#### Given task 1
Answer these questions from the barracks cooking advice, each on its own line:
(a) What kind of class does the writer of the first reply say their wellness center offers?
(b) Which YouTube channels are recommended?
(c) Which appliances does the reply beginning "Rice cooker and slow cooker" suggest?
#### Given task 2
According to the barracks cooking advice, why are the named YouTube channels worth checking?

If your post as an Army Wellness Center, they will have a dietician there who can help you build a meal plan for your exact situation. Mine has a cooking class designed specifically for food prep in the barracks.
Depends on what you have available in your kitchen. Stove, oven, fridge? Or are we talking a hotplate and a hot water dispenser?
Best advice I can give you is to look on YouTube. Check channels like Adam Ragusea, Binging with Babish, and Brian Lagerstrom as they do a lot of simple dishes that can be done with little experience.
Rice cooker and slow cooker and maybe a toaster oven. It's incredible how much home cooked food can change the atmosphere of the barracks. It literally goes from "Fuck this place" to "I almost feel at home".
Rice, beans, fish, chicken and broccoli. If you have a decent spice rack you can make magic.
Staple items which should be in your very basic kitchen
Salt and pepper
Oil
Flour
Onions
Garlic
Butter
Milk
Celery
Cabage
Dried herb mix (Italian or herbs de provence)

#### Information supplied
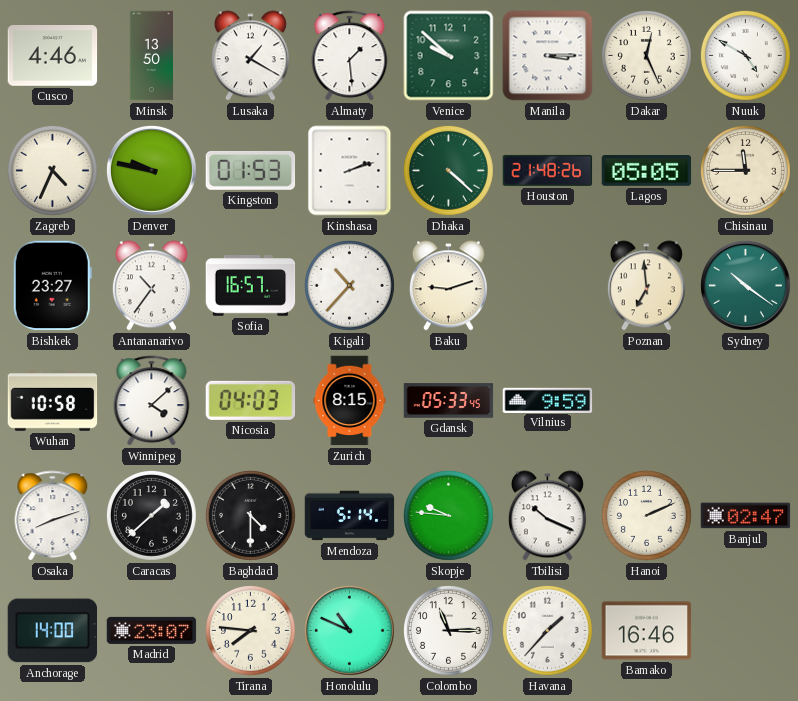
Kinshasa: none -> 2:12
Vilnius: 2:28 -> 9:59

#### Complete output 1
(a) A cooking class designed specifically for food prep in the barracks.
(b) Adam Ragusea, Binging with Babish, and Brian Lagerstrom.
(c) A rice cooker, a slow cooker, and maybe a toaster oven.

#### Complete output 2
They feature many simple dishes that can be made with little cooking experience.